Return the records from the first line through the line containing "focal_mm: 55", and leave out the pictures.

Items from a data source:
● ● ●

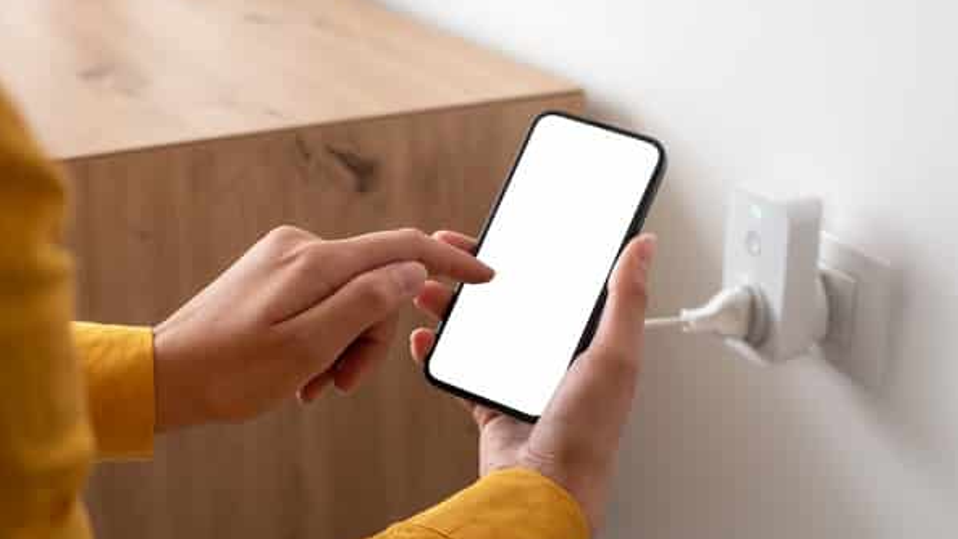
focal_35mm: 53
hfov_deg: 39.2
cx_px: 483
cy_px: 308
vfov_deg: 22.6
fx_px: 1347
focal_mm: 50
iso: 250
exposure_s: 1/50
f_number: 5.6
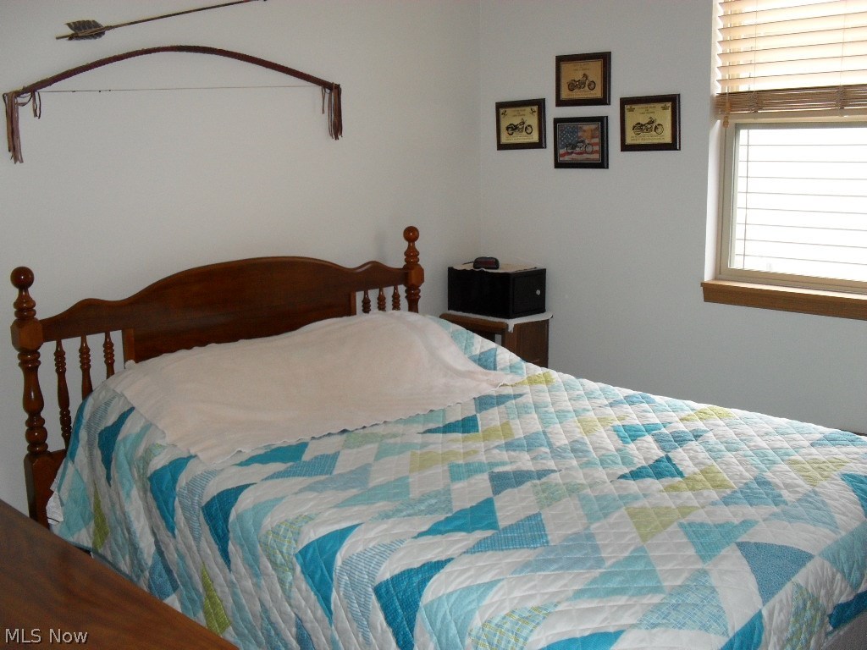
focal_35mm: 35
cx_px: 434
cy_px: 325
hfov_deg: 52.6
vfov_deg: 40.7
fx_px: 877
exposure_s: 1/45
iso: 200
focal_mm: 6.3
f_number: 3.2
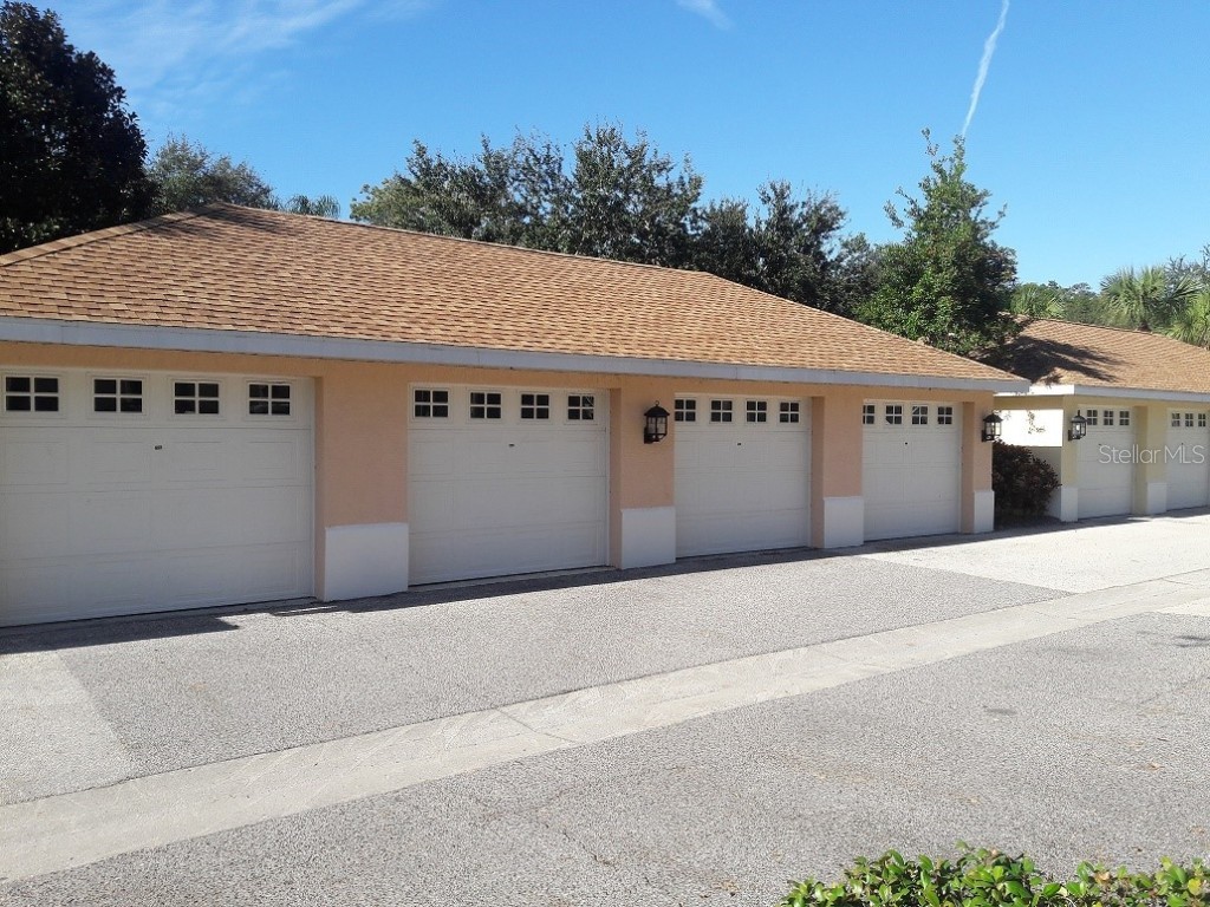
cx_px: 605
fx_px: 979
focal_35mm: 28
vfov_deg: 49.7
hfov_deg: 63.4
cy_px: 454
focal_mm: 3.7
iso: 40
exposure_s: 1/1041
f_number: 1.9
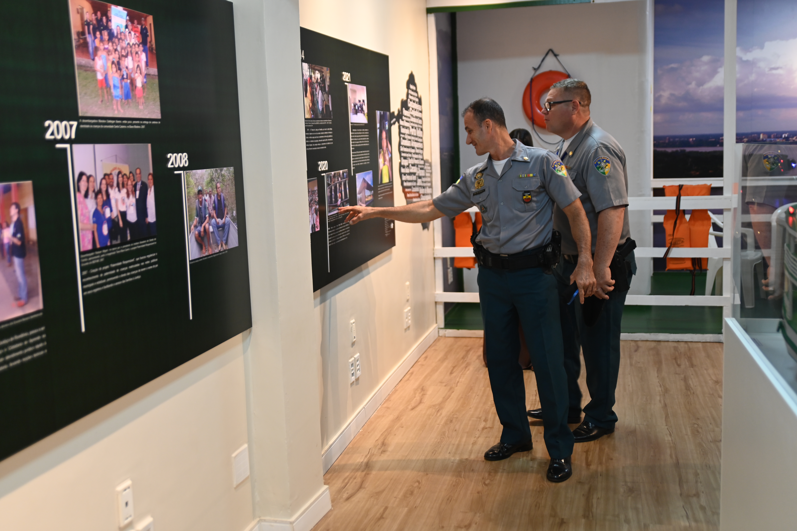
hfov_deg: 50.7
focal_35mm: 38
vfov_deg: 35.0
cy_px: 266
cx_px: 398
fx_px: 841
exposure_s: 1/125
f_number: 2.8
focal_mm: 38
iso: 800
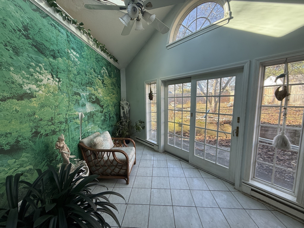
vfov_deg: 85.7
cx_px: 152
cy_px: 114
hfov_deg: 102.1
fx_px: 123
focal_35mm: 14
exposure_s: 1/99
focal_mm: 2.22
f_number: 2.2
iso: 64
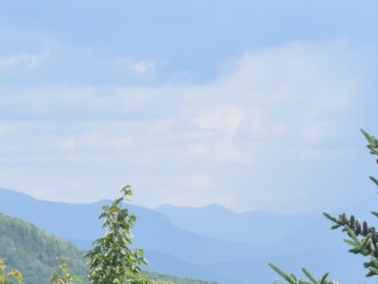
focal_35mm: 231
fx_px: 2529
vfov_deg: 6.4
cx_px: 142
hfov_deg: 8.5
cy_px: 195
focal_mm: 55
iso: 1600
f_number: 13
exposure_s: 1/1000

● ● ●

**Response to this task**:
focal_35mm: 53
hfov_deg: 39.2
cx_px: 483
cy_px: 308
vfov_deg: 22.6
fx_px: 1347
focal_mm: 50
iso: 250
exposure_s: 1/50
f_number: 5.6
focal_35mm: 35
cx_px: 434
cy_px: 325
hfov_deg: 52.6
vfov_deg: 40.7
fx_px: 877
exposure_s: 1/45
iso: 200
focal_mm: 6.3
f_number: 3.2
cx_px: 605
fx_px: 979
focal_35mm: 28
vfov_deg: 49.7
hfov_deg: 63.4
cy_px: 454
focal_mm: 3.7
iso: 40
exposure_s: 1/1041
f_number: 1.9
hfov_deg: 50.7
focal_35mm: 38
vfov_deg: 35.0
cy_px: 266
cx_px: 398
fx_px: 841
exposure_s: 1/125
f_number: 2.8
focal_mm: 38
iso: 800
vfov_deg: 85.7
cx_px: 152
cy_px: 114
hfov_deg: 102.1
fx_px: 123
focal_35mm: 14
exposure_s: 1/99
focal_mm: 2.22
f_number: 2.2
iso: 64
focal_35mm: 231
fx_px: 2529
vfov_deg: 6.4
cx_px: 142
hfov_deg: 8.5
cy_px: 195
focal_mm: 55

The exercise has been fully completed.